#### Stored data entries:
=-=-=-=-=

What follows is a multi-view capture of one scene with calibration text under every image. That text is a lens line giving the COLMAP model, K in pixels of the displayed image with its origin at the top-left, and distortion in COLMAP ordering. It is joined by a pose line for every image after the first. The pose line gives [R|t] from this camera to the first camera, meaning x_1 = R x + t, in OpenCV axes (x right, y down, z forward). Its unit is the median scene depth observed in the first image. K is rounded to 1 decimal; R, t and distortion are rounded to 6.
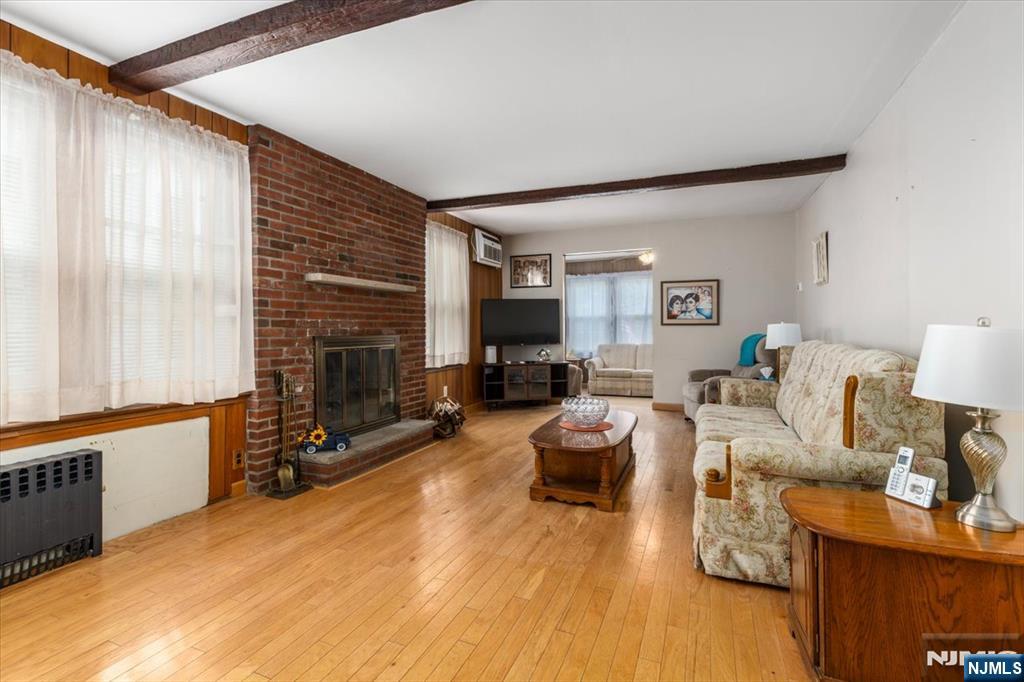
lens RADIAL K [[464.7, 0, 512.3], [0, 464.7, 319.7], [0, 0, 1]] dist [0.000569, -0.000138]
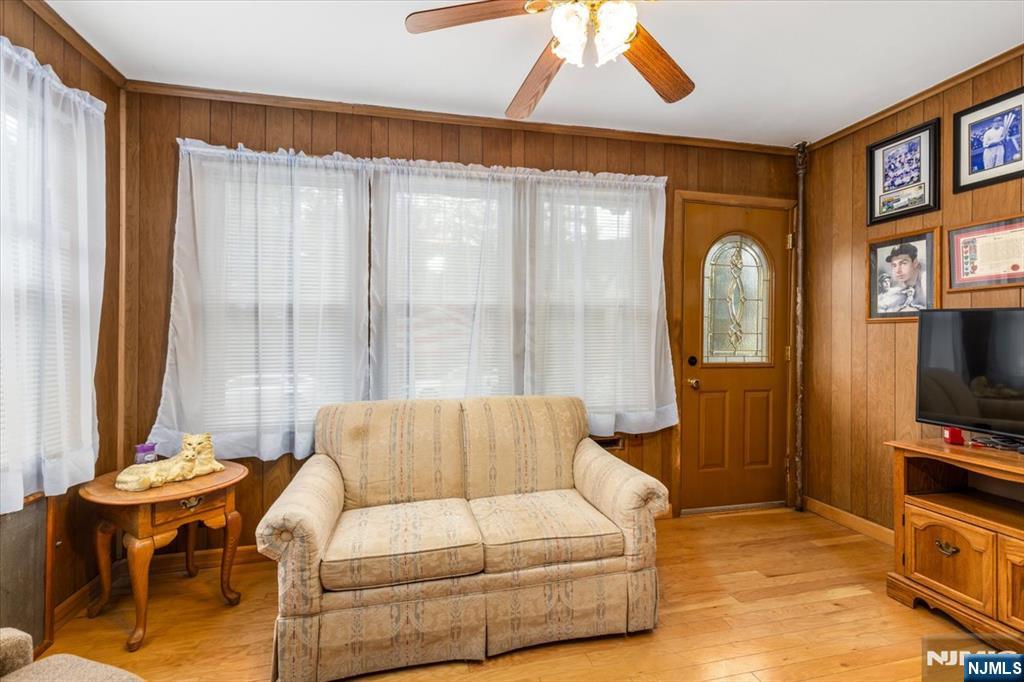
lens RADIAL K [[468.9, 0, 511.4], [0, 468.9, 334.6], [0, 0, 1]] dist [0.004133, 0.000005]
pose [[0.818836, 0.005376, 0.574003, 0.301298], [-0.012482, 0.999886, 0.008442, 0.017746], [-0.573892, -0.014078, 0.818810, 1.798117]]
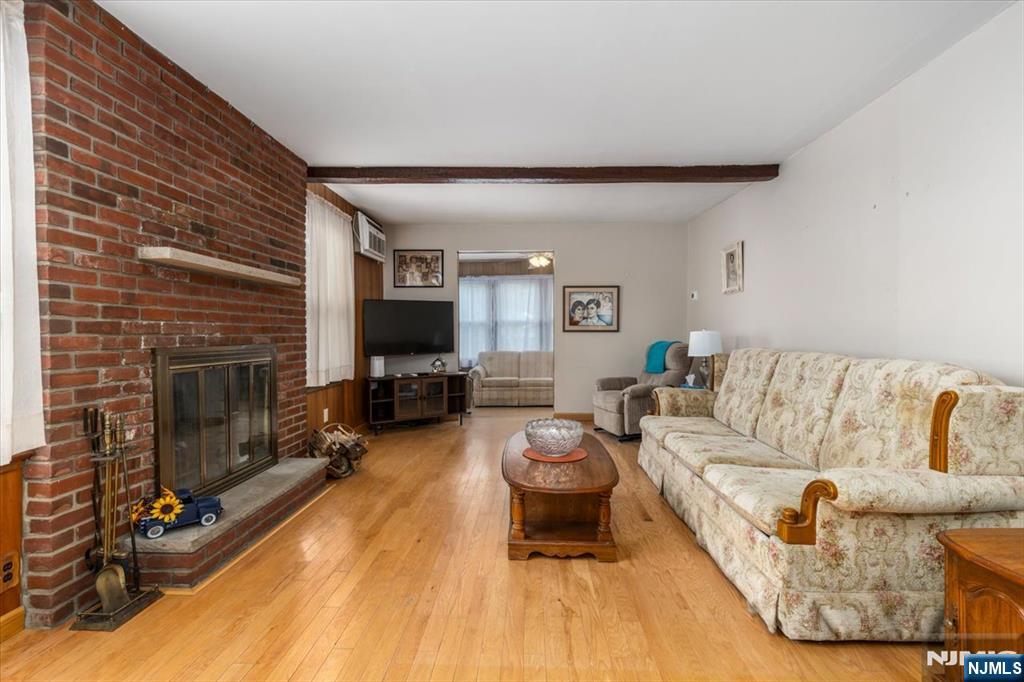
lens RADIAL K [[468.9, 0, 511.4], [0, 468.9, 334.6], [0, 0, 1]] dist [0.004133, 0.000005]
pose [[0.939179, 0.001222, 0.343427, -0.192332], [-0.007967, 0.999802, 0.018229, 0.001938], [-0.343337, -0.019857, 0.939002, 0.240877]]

=-=-=-=-=

#### INSTRUCTIONS TO FOLLOW:
Images stay out, but the rest of the data above must be repeated exactly.

#### EXERCISE OUTPUT:
What follows is a multi-view capture of one scene with calibration text under every image. That text is a lens line giving the COLMAP model, K in pixels of the displayed image with its origin at the top-left, and distortion in COLMAP ordering. It is joined by a pose line for every image after the first. The pose line gives [R|t] from this camera to the first camera, meaning x_1 = R x + t, in OpenCV axes (x right, y down, z forward). Its unit is the median scene depth observed in the first image. K is rounded to 1 decimal; R, t and distortion are rounded to 6.
lens RADIAL K [[464.7, 0, 512.3], [0, 464.7, 319.7], [0, 0, 1]] dist [0.000569, -0.000138]
lens RADIAL K [[468.9, 0, 511.4], [0, 468.9, 334.6], [0, 0, 1]] dist [0.004133, 0.000005]
pose [[0.818836, 0.005376, 0.574003, 0.301298], [-0.012482, 0.999886, 0.008442, 0.017746], [-0.573892, -0.014078, 0.818810, 1.798117]]
lens RADIAL K [[468.9, 0, 511.4], [0, 468.9, 334.6], [0, 0, 1]] dist [0.004133, 0.000005]
pose [[0.939179, 0.001222, 0.343427, -0.192332], [-0.007967, 0.999802, 0.018229, 0.001938], [-0.343337, -0.019857, 0.939002, 0.240877]]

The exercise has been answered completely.